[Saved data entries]
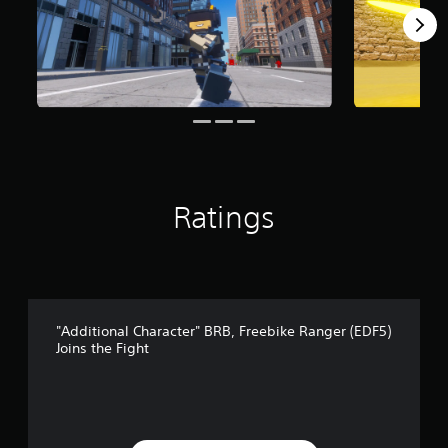
1
r
a
t
i
n
g
s
Ratings
"Additional Character" BRB, Freebike Ranger (EDF5)
Joins the Fight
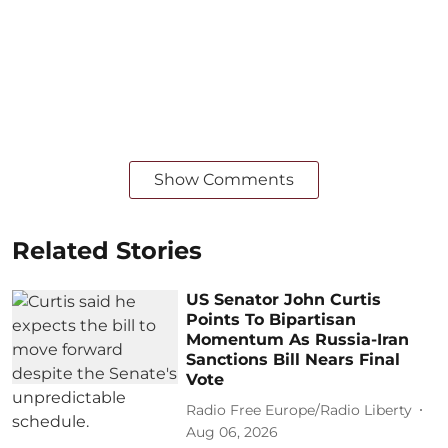
Show Comments
Related Stories
US Senator John Curtis
Points To Bipartisan
Momentum As Russia-Iran
Sanctions Bill Nears Final
Vote
Radio Free Europe/Radio Liberty
Aug 06, 2026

Assignment
Lay out every line of text from all the entries above as a numbered list, leaving out blank lines. Leave the pictures out of your answer.

Answer area
1. 1
2. r
3. a
4. t
5. i
6. n
7. g
8. s
9. Ratings
10. "Additional Character" BRB, Freebike Ranger (EDF5)
11. Joins the Fight
12. Show Comments
13. Related Stories
14. US Senator John Curtis
15. Points To Bipartisan
16. Momentum As Russia-Iran
17. Sanctions Bill Nears Final
18. Vote
19. Radio Free Europe/Radio Liberty
20. Aug 06, 2026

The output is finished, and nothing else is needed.